Steiner over De Geheime Leer van Blavatsky

Sinnetts’s Esoterisch Boeddhisme werd spoedig herkend als een spiritueel dilettantisch boek, samengesteld uit oud, slecht begrepen esoterisme. Maar om tot een dergelijk werk als tijdsverschijnsel, zoals Blavatsky’s Geheime Leer, was het toch niet gemakkelijk een verhouding te krijgen. Want dit werk verraadde op talrijke plaatsen, dat wat erin staat uit juiste, krachtige impulsen vanuit de spirituele wereld komt.

Zodat men op talrijke plaatsen van Blavatsky’s Geheime Leer het zich-openbaren van een geestelijke wereld vindt door de persoonlijkheid, die Blavatsky was. […] Er werden in deze Geheime Leer een groot aantal oeroude, in de vroegere geschiedenis der mensheid door atavistische helderziendheid verkregen waarheden uitgesproken.

> [Verstrekte gegevens]
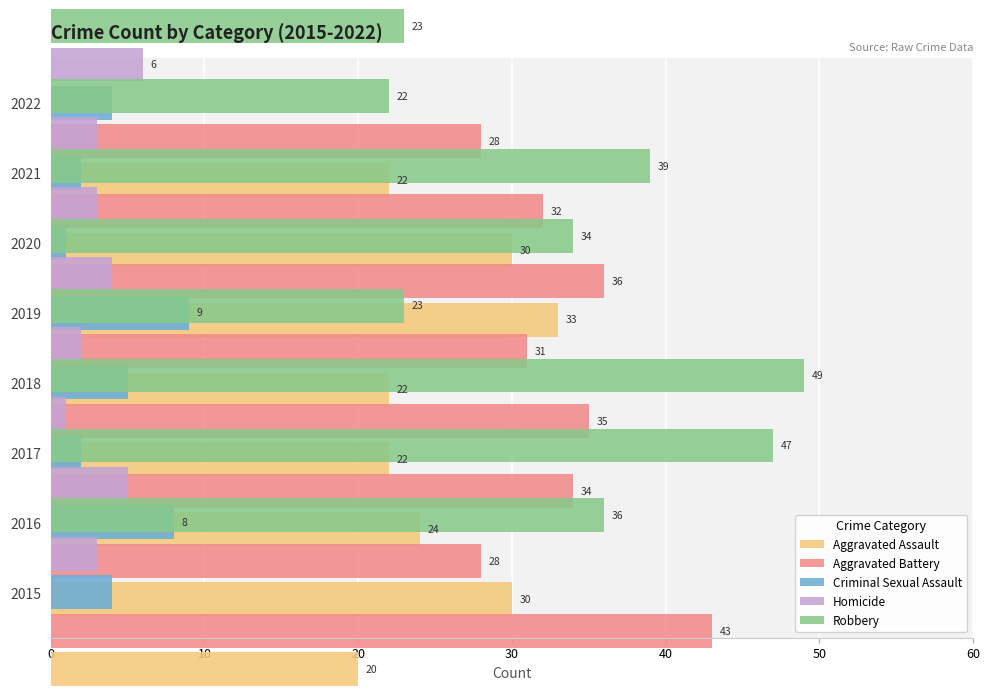

True or false: Criminal Sexual Assault has a value of 12 at 2019.

False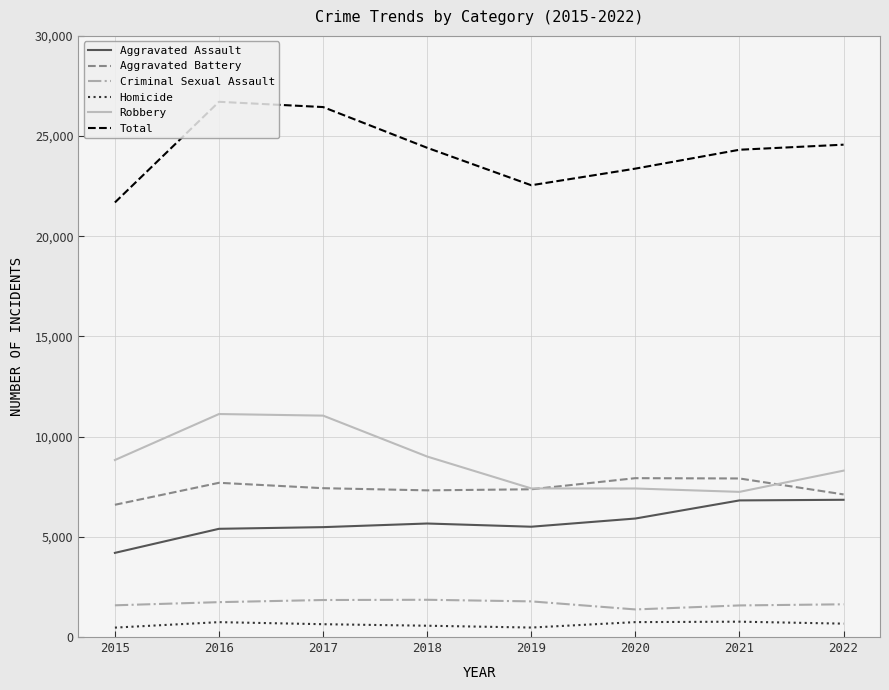

True or false: Robbery and Total intersect in this chart.

False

> [Opdrachten]
1 > Vat de alinea die begint met "Sinnetts’s Esoterisch Boeddhisme werd spoedig herkend" uit de te bespreken tekst beknopter samen en behoud daarbij de belangrijkste feiten.
2 > Waardoor zijn de oeroude waarheden die in de Geheime Leer worden uitgesproken volgens de te bespreken tekst in de vroegere geschiedenis der mensheid verkregen?
3 > Vertaal de volgende zin uit de te bespreken tekst in het Engels: "Want dit werk verraadde op talrijke plaatsen, dat wat erin staat uit juiste, krachtige impulsen vanuit de spirituele wereld komt."

> [Antwoorden]
1 > Sinnetts’s Esoterisch Boeddhisme gold al snel als een spiritueel dilettantisch boek, samengesteld uit oud en slecht begrepen esoterisme. Tot Blavatsky’s Geheime Leer, een tijdsverschijnsel, was een verhouding moeilijker te vinden. Dit werk liet immers op talrijke plaatsen zien dat de inhoud uit juiste, krachtige impulsen vanuit de spirituele wereld voortkomt.

2 > Door atavistische helderziendheid.

3 > For this work revealed in numerous places that what it contains comes from right, powerful impulses from the spiritual world.